I love velvet: Its cut pile texture is unmistakable. Having been associated with nobility for centuries it implies a certain sense of luxury and classicism. Nowadays its variety in colors, composition or pattern makes it the ideal fabric for upholstery in both contemporary and traditional interiors
Velvet was first introduced from Kashmir to the Baghdad caliphs in the 8th century. A century latter it arrived in Andalusia (nowadays Spain) who was then under the dominance of the Umayyads whose empire stretched all the way from northern Africa to Pakistan and throughout the entire Arabic Peninsula. The first European velvets were produced in the Italian cities of Lucca, Genoa, Florence and Venice, and in the sixteenth century the Flemish weavers and the city of Bruges in Belgium became as famous as their Italian counterparts in the production of the fabric.
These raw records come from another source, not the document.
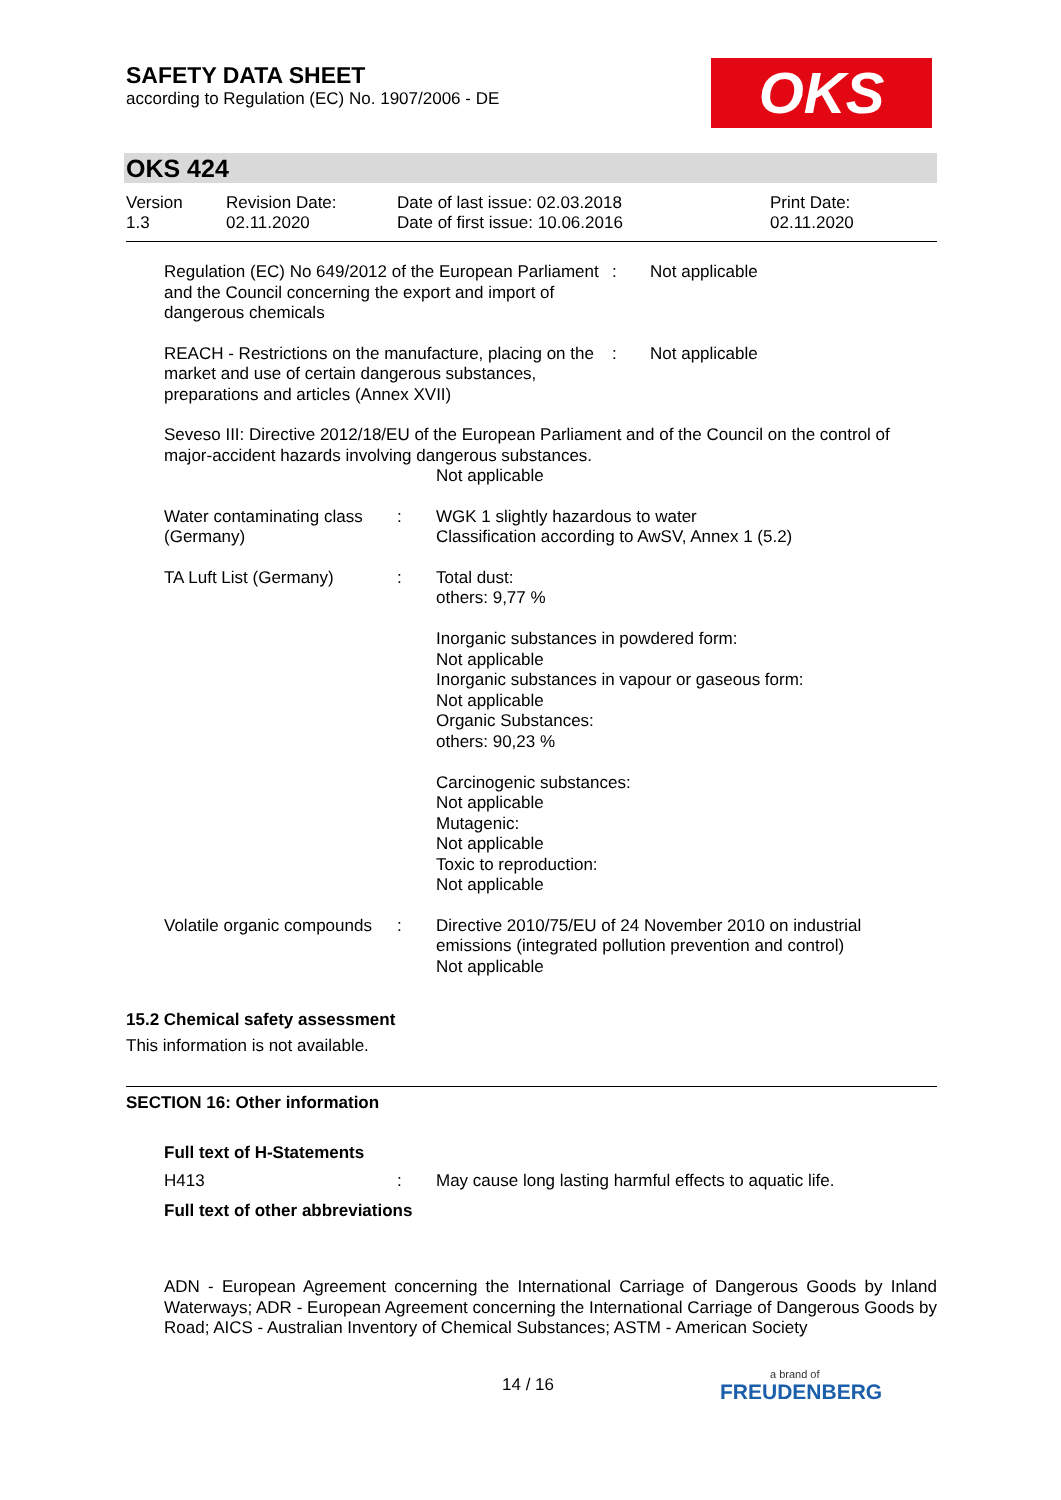SAFETY DATA SHEET
according to Regulation (EC) No. 1907/2006 - DE
OKS
OKS 424
Version
1.3
Revision Date:
02.11.2020
Date of last issue: 02.03.2018
Date of first issue: 10.06.2016
Print Date:
02.11.2020
Regulation (EC) No 649/2012 of the European Parliament and the Council concerning the export and import of dangerous chemicals
: Not applicable
REACH - Restrictions on the manufacture, placing on the market and use of certain dangerous substances, preparations and articles (Annex XVII)
: Not applicable
Seveso III: Directive 2012/18/EU of the European Parliament and of the Council on the control of major-accident hazards involving dangerous substances.
Not applicable
Water contaminating class (Germany)
: WGK 1 slightly hazardous to water
Classification according to AwSV, Annex 1 (5.2)
TA Luft List (Germany) : Total dust:
others: 9,77 %
Inorganic substances in powdered form:
Not applicable
Inorganic substances in vapour or gaseous form:
Not applicable
Organic Substances:
others: 90,23 %
Carcinogenic substances:
Not applicable
Mutagenic:
Not applicable
Toxic to reproduction:
Not applicable
Volatile organic compounds
: Directive 2010/75/EU of 24 November 2010 on industrial emissions (integrated pollution prevention and control)
Not applicable
15.2 Chemical safety assessment
This information is not available.
SECTION 16: Other information
Full text of H-Statements
H413 : May cause long lasting harmful effects to aquatic life.
Full text of other abbreviations
ADN - European Agreement concerning the International Carriage of Dangerous Goods by Inland Waterways; ADR - European Agreement concerning the International Carriage of Dangerous Goods by Road; AICS - Australian Inventory of Chemical Substances; ASTM - American Society
14 / 16 a brand of
FREUDENBERG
I do favor cotton velvet for its incredible color range, it durability, and its almost mat appearance which allows the color to be the focal point and to really shine. One of the companies I work with is the British company Designers Guild well known for its colorful prints and patterns. Their Varese cotton velvet collection features 72 different colors from wonderfully vibrant shades of gold, tangerine or turquoise to beautifully dusty tones like old pinks and dark teal. To illustrate a few of their colors I chose to show you the loft designed by French movie set decorators Etienne et Clorinde Mery who created a joyful interior using a mix of pastel and vibrant fabrics and accessories and upholstering their antique sofa in six different shades of velvet. Wouldn’t you want to move in right away? My suitcase is ready!
Designers Guild Varese Velvet – Bottom left to right: Leaf – Cerulean – Cassis – Coral – Smoke – Top to bottom on the right side: Vanilla – Pale Rose – Viola – Sky
Have a lovely Friday! The weekend is almost there.